◆ WHAT THE TASK ASKS ◆
Repeat each entry in the listing word for word.

◆ RECORD EXCERPTS ◆
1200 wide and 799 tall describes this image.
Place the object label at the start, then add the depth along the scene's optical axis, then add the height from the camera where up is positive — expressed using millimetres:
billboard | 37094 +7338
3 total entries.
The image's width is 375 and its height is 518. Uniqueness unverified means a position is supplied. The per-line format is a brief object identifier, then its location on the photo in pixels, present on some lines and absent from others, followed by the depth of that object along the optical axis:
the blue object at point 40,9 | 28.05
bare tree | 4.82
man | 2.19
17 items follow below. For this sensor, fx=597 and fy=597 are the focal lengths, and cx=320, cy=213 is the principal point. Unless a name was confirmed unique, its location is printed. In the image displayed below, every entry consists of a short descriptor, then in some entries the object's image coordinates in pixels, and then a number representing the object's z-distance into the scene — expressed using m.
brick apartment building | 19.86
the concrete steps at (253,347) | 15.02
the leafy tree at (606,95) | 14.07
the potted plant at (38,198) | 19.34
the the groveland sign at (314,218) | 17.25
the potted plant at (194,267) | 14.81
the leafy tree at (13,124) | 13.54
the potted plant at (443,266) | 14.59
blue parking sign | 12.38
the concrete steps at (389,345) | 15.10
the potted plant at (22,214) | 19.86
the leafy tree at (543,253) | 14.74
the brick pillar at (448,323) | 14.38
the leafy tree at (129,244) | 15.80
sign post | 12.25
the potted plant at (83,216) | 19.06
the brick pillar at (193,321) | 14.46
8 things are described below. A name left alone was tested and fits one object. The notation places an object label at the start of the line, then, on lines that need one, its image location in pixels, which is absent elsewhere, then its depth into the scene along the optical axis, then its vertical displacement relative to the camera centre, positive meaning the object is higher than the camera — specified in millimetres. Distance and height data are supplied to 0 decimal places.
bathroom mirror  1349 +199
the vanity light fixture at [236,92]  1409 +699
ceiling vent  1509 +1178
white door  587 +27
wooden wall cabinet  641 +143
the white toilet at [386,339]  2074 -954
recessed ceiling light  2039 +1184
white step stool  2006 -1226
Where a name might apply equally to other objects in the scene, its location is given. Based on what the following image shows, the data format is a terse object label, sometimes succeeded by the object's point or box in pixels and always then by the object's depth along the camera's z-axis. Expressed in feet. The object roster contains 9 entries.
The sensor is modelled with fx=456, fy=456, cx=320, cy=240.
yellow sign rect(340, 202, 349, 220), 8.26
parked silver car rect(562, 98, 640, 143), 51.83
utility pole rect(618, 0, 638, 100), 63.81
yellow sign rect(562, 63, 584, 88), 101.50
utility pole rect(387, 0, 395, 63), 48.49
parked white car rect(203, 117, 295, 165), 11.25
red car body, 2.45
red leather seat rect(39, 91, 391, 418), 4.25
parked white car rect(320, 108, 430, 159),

◆ TASK RESULT ◆
1200 wide and 799 tall describes this image.
Place the object label at the start, then add the depth along the scene's optical axis, then add the height from the camera where up is positive — expressed using millimetres:
billboard | 37094 +7338
3 total entries.
The image's width is 375 and its height is 518. Uniqueness unverified means a position is supplied. The per-line format is a brief object identifier, then its location on the photo in pixels, present on some lines and absent from others, followed by the depth of that object along the optical axis:
the blue object at point 40,9 | 28.05
bare tree | 4.82
man | 2.19
17 items follow below. For this sensor, fx=597 and fy=597 are the focal lengths, and cx=320, cy=213 is the principal point. Unless a name was confirmed unique, its location is printed. In the image displayed below, every entry consists of a short descriptor, then in some entries the object's image coordinates in pixels, and then a number representing the object's z-distance into the scene — expressed using m.
brick apartment building | 19.86
the concrete steps at (253,347) | 15.02
the leafy tree at (606,95) | 14.07
the potted plant at (38,198) | 19.34
the the groveland sign at (314,218) | 17.25
the potted plant at (194,267) | 14.81
the leafy tree at (13,124) | 13.54
the potted plant at (443,266) | 14.59
blue parking sign | 12.38
the concrete steps at (389,345) | 15.10
the potted plant at (22,214) | 19.86
the leafy tree at (543,253) | 14.74
the brick pillar at (448,323) | 14.38
the leafy tree at (129,244) | 15.80
sign post | 12.25
the potted plant at (83,216) | 19.06
the brick pillar at (193,321) | 14.46
8 things are described below. A name left alone was tested and fits one object. The notation places an object label at the start of the line, then, on lines that need one, its image location in pixels, which is absent elsewhere, then its depth into the scene along the optical axis, then its vertical displacement relative to the camera centre, positive meaning the object is higher than the camera — specified in millimetres. Distance and height data are supplied to 0 decimal places.
bathroom mirror  1349 +199
the vanity light fixture at [236,92]  1409 +699
ceiling vent  1509 +1178
white door  587 +27
wooden wall cabinet  641 +143
the white toilet at [386,339]  2074 -954
recessed ceiling light  2039 +1184
white step stool  2006 -1226
Where a name might apply equally to other objects in the scene, its location is given. Based on what the following image shows, the data format is a terse object label, sometimes succeeded by the object's point or box in pixels and always then by the object's depth along the camera's z-axis. Expressed in feet. The object roster contains 9 entries.
The sensor is modelled with fx=456, fy=456, cx=320, cy=240.
yellow sign rect(340, 202, 349, 220), 8.26
parked silver car rect(562, 98, 640, 143), 51.83
utility pole rect(618, 0, 638, 100), 63.81
yellow sign rect(562, 63, 584, 88), 101.50
utility pole rect(387, 0, 395, 63), 48.49
parked white car rect(203, 117, 295, 165), 11.25
red car body, 2.45
red leather seat rect(39, 91, 391, 418), 4.25
parked white car rect(320, 108, 430, 159),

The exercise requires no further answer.